- Arabic name: الكتلة الوطنية التركمانية السورية
- Leader: Yusuf Mulla
- Founded: 15 February 2012
- Preceded by: Syrian Turkmen Group, Syrian Turkmen Movement
- Headquarters: Turkey
- Military wing: Syrian Turkmen Brigades (controlling the forces of Latakia and the western front)
- Ideology: Syrian Turkmens' interests Turkish nationalism Pro-Europeanism
- National affiliation: Syrian Turkmen Assembly, Syrian National Council, Syrian National Coalition

= Syria Turkmen Bloc =

The Syria Turkmen Bloc (Suriye Türkmen Kitlesi) or Syrian Turkmen National Bloc (الكتلة الوطنية التركمانية السورية) is one of the two major opposition movements of Syrian Turkmens. The party is headed by Yusuf Mulla.
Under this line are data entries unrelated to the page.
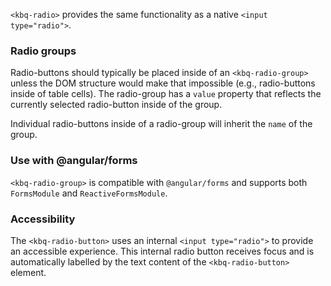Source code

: `<kbq-radio>` provides the same functionality as a native `<input type="radio">`.

<!-- example(radio-overview) -->

### Radio groups
Radio-buttons should typically be placed inside of an `<kbq-radio-group>` unless the DOM structure
would make that impossible (e.g., radio-buttons inside of table cells). The radio-group has a
`value` property that reflects the currently selected radio-button inside of the group.

Individual radio-buttons inside of a radio-group will inherit the `name` of the group.


### Use with @angular/forms

`<kbq-radio-group>` is compatible with `@angular/forms` and supports both `FormsModule`
and `ReactiveFormsModule`.

### Accessibility
The `<kbq-radio-button>` uses an internal `<input type="radio">` to provide an accessible experience.
This internal radio button receives focus and is automatically labelled by the text content of the
`<kbq-radio-button>` element.
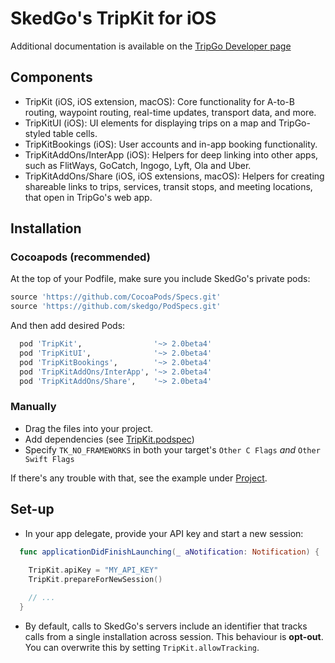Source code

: # SkedGo's TripKit for iOS

Additional documentation is available on the [TripGo Developer page](http://skedgo.github.io/tripgo-api/site/)

## Components

- TripKit (iOS, iOS extension, macOS): Core functionality for A-to-B routing, waypoint routing, real-time updates, transport data, and more.
- TripKitUI (iOS): UI elements for displaying trips on a map and TripGo-styled table cells.
- TripKitBookings (iOS): User accounts and in-app booking functionality.
- TripKitAddOns/InterApp (iOS): Helpers for deep linking into other apps, such as FlitWays, GoCatch, Ingogo, Lyft, Ola and Uber.
- TripKitAddOns/Share (iOS, iOS extensions, macOS): Helpers for creating shareable links to trips, services, transit stops, and meeting locations, that open in TripGo's web app.

## Installation

### Cocoapods (recommended)

At the top of your Podfile, make sure you include SkedGo's private pods:

```ruby
source 'https://github.com/CocoaPods/Specs.git'
source 'https://github.com/skedgo/PodSpecs.git'
```

And then add desired Pods:

```ruby
  pod 'TripKit',                '~> 2.0beta4'
  pod 'TripKitUI',              '~> 2.0beta4'
  pod 'TripKitBookings',        '~> 2.0beta4'
  pod 'TripKitAddOns/InterApp', '~> 2.0beta4'
  pod 'TripKitAddOns/Share',    '~> 2.0beta4'
```

### Manually

- Drag the files into your project.
- Add dependencies (see [TripKit.podspec](TripKit.podspec))
- Specify `TK_NO_FRAMEWORKS` in both your target's `Other C Flags` *and* `Other Swift Flags`

If there's any trouble with that, see the example under [Project](Project).

## Set-up

- In your app delegate, provide your API key and start a new session:

```swift
  func applicationDidFinishLaunching(_ aNotification: Notification) {
    
    TripKit.apiKey = "MY_API_KEY"
    TripKit.prepareForNewSession()

    // ...
  }
```

- By default, calls to SkedGo's servers include an identifier that tracks calls from a single installation across session. This behaviour is **opt-out**. You can overwrite this by setting `TripKit.allowTracking`.
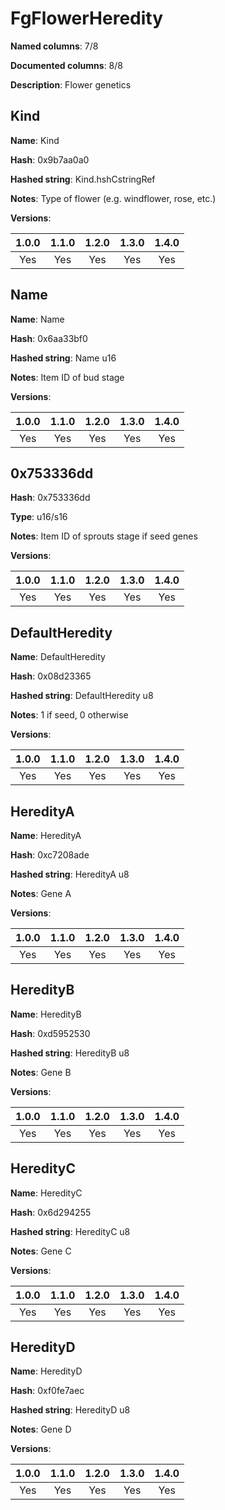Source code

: # FgFlowerHeredity
**Named columns**: 7/8

**Documented columns**: 8/8

**Description**: Flower genetics
## Kind

**Name**: Kind

**Hash**: 0x9b7aa0a0

**Hashed string**: Kind.hshCstringRef

**Notes**: Type of flower (e.g. windflower, rose, etc.)

**Versions**: 

 | 1.0.0 | 1.1.0 | 1.2.0 | 1.3.0 | 1.4.0 |
|:--:|:--:|:--:|:--:|:--:|
| Yes | Yes | Yes | Yes | Yes | 


## Name

**Name**: Name

**Hash**: 0x6aa33bf0

**Hashed string**: Name u16

**Notes**: Item ID of bud stage

**Versions**: 

 | 1.0.0 | 1.1.0 | 1.2.0 | 1.3.0 | 1.4.0 |
|:--:|:--:|:--:|:--:|:--:|
| Yes | Yes | Yes | Yes | Yes | 


## 0x753336dd

**Hash**: 0x753336dd

**Type**: u16/s16

**Notes**: Item ID of sprouts stage if seed genes

**Versions**: 

 | 1.0.0 | 1.1.0 | 1.2.0 | 1.3.0 | 1.4.0 |
|:--:|:--:|:--:|:--:|:--:|
| Yes | Yes | Yes | Yes | Yes | 


## DefaultHeredity

**Name**: DefaultHeredity

**Hash**: 0x08d23365

**Hashed string**: DefaultHeredity u8

**Notes**: 1 if seed, 0 otherwise

**Versions**: 

 | 1.0.0 | 1.1.0 | 1.2.0 | 1.3.0 | 1.4.0 |
|:--:|:--:|:--:|:--:|:--:|
| Yes | Yes | Yes | Yes | Yes | 


## HeredityA

**Name**: HeredityA

**Hash**: 0xc7208ade

**Hashed string**: HeredityA u8

**Notes**: Gene A

**Versions**: 

 | 1.0.0 | 1.1.0 | 1.2.0 | 1.3.0 | 1.4.0 |
|:--:|:--:|:--:|:--:|:--:|
| Yes | Yes | Yes | Yes | Yes | 


## HeredityB

**Name**: HeredityB

**Hash**: 0xd5952530

**Hashed string**: HeredityB u8

**Notes**: Gene B

**Versions**: 

 | 1.0.0 | 1.1.0 | 1.2.0 | 1.3.0 | 1.4.0 |
|:--:|:--:|:--:|:--:|:--:|
| Yes | Yes | Yes | Yes | Yes | 


## HeredityC

**Name**: HeredityC

**Hash**: 0x6d294255

**Hashed string**: HeredityC u8

**Notes**: Gene C

**Versions**: 

 | 1.0.0 | 1.1.0 | 1.2.0 | 1.3.0 | 1.4.0 |
|:--:|:--:|:--:|:--:|:--:|
| Yes | Yes | Yes | Yes | Yes | 


## HeredityD

**Name**: HeredityD

**Hash**: 0xf0fe7aec

**Hashed string**: HeredityD u8

**Notes**: Gene D

**Versions**: 

 | 1.0.0 | 1.1.0 | 1.2.0 | 1.3.0 | 1.4.0 |
|:--:|:--:|:--:|:--:|:--:|
| Yes | Yes | Yes | Yes | Yes | 


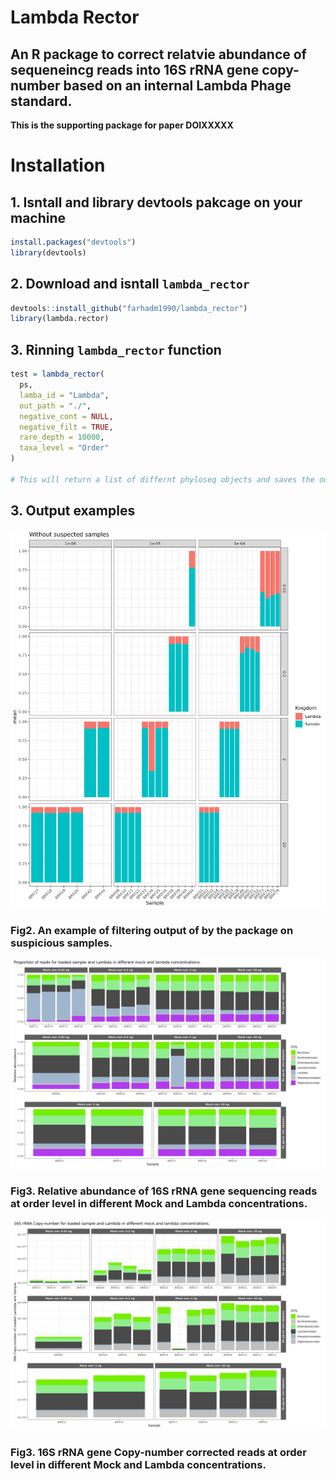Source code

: # Lambda Rector
## An R package to correct relatvie abundance  of sequeneincg reads into 16S rRNA gene copy-number based on an internal Lambda Phage standard.

**This is the supporting package for paper DOIXXXXX**
# Installation

## 1. Isntall and library devtools pakcage on your machine
```R
install.packages("devtools")
library(devtools)
```

## 2. Download and isntall `lambda_rector`
```R
devtools::install_github("farhadm1990/lambda_rector")
library(lambda.rector)
```

## 3. Rinning `lambda_rector` function
```R
test = lambda_rector(
  ps,
  lamba_id = "Lambda",
  out_path = "./",
  negative_cont = NULL,
  negative_filt = TRUE,
  rare_depth = 10000,
  taxa_level = "Order"
)

# This will return a list of differnt phyloseq objects and saves the output plots
```
## 3. Output examples

![plot1](https://github.com/farhadm1990/lambda_rector/blob/main/pix/plot_without_bad_samples.jpeg)

### Fig2. An example of filtering output of by the package on suspicious samples.

![plot2](https://github.com/farhadm1990/lambda_rector/blob/main/pix/Order_relative.jpeg)

### Fig3. Relative abundance of 16S rRNA gene sequencing reads at order level in different Mock and Lambda concentrations.

![plot3](https://github.com/farhadm1990/lambda_rector/blob/main/pix/Order_copy_number.jpeg)

### Fig3. 16S rRNA gene Copy-number corrected reads at order level in different Mock and Lambda concentrations.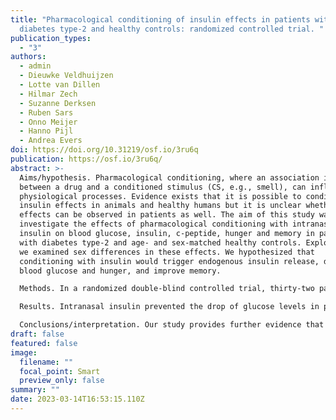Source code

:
 ```yaml
---
title: "Pharmacological conditioning of insulin effects in patients with
  diabetes type-2 and healthy controls: randomized controlled trial. "
publication_types:
  - "3"
authors:
  - admin
  - Dieuwke Veldhuijzen
  - Lotte van Dillen
  - Hilmar Zech
  - Suzanne Derksen
  - Ruben Sars
  - Onno Meijer
  - Hanno Pijl
  - Andrea Evers
doi: https://doi.org/10.31219/osf.io/3ru6q
publication: https://osf.io/3ru6q/
abstract: >-
  Aims/hypothesis. Pharmacological conditioning, where an association is formed
  between a drug and a conditioned stimulus (CS, e.g., smell), can influence
  physiological processes. Evidence exists that it is possible to condition
  insulin effects in animals and healthy humans but it is unclear whether these
  effects can be observed in patients as well. The aim of this study was to
  investigate the effects of pharmacological conditioning with intranasal
  insulin on blood glucose, insulin, c-peptide, hunger and memory in patients
  with diabetes type-2 and age- and sex-matched healthy controls. Exploratively,
  we examined sex differences in these effects. We hypothesized that
  conditioning with insulin would trigger endogenous insulin release, decrease
  blood glucose and hunger, and improve memory.

  Methods. In a randomized double-blind controlled trial, thirty-two patients with diabetes type-2 (17 males, mean age=68.8, SD=11.86) and thirty-two healthy controls (17 males, mean age=67.8, SD=6.12) were randomly assigned to a conditioned or a control group. On day 1, participants in the conditioned group received 6 administrations of 20 units of intranasal insulin together with a CS (smell of rosewood oil) while the control group received a placebo with the CS. On day 2, participants in both groups received a placebo spray with the CS. Glucose, insulin and c-peptide were repeatedly measured in blood on both days. Hunger was measured with a self-report question, a mobile approach-avoidance task and a taste test. Memory was measured with an auditory verbal learning test.

  Results. Intranasal insulin prevented the drop of glucose levels in patients but not in healthy controls (B=0.03, SE=0.02, p=0.027), and decreased C-peptide levels in healthy controls but not patients (B=0.01, SE=0.001, p=0.008). Conditioned insulin effects also prevented the drop of blood glucose levels but only in male participants (for both healthy and patient groups) (B=0.001, SE=0.0003, p=0.024). Moreover, conditioning significantly decreased hunger in healthy participants (B=0.31, SE=0.09, p< 0.001). No effects of intranasal insulin or conditioning were found on insulin, approach-avoidance tendencies, calories eaten and memory.

  Conclusions/interpretation. Our study provides further evidence that conditioning with intranasal insulin might modify blood glucose levels and decrease hunger and that its effects differ depending on health status and sex. The unexpected direction of intranasal insulin effects on blood glucose might potentially be explained by age as our study population was older than participants from previous research. Conditioning with intranasal insulin might be beneficial for groups suffering from intensive hunger, but seems not be particularly suitable for blood glucose reduction. Diabetes type-2 patients might benefit from conditioning with glucose lowering drugs.
draft: false
featured: false
image:
  filename: ""
  focal_point: Smart
  preview_only: false
summary: ""
date: 2023-03-14T16:53:15.110Z
---
```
The party was founded in Istanbul in February 2012. Still in the foundation phase, it suffered an early split, leading to the emergence of the Syrian Democratic Turkmen Movement. A reconciliatory meeting in December 2012 laid the grounds to the formation of the Syrian Turkmen Assembly. Since then, the Syrian Turkmen Bloc focused on its remaining strongholds in Latakia and Bayır-Bucak, while the Syrian Democratic Turkmen Movement focuses on Aleppo.

The founding conference was supported by Mazlum-Der, a foundation linked to the Turkish AKP. After its foundation, the party joined the National Change Current (a coalition of smaller opposition parties). The representatives of the Syria Turkmen Bloc participated in the meetings for the Syrian Turkmen Assembly.

The Syria Turkmen Bloc is also associated with the Turkmen troops of Nurettin Zengi, Zahir Baybars, Al Huva Billa, Yavuz Sultan Selim, Sultan Mehmet the Conqueror, Memduh Colha, Bin Tamime, Katip Al Mustafa, Firsan Tevhid, Sukur ul Turkmen (Turkmen Falcons), which are all under the control of Brigade of Turkmen Mountain led by Muhammad Awad in the Latakia province.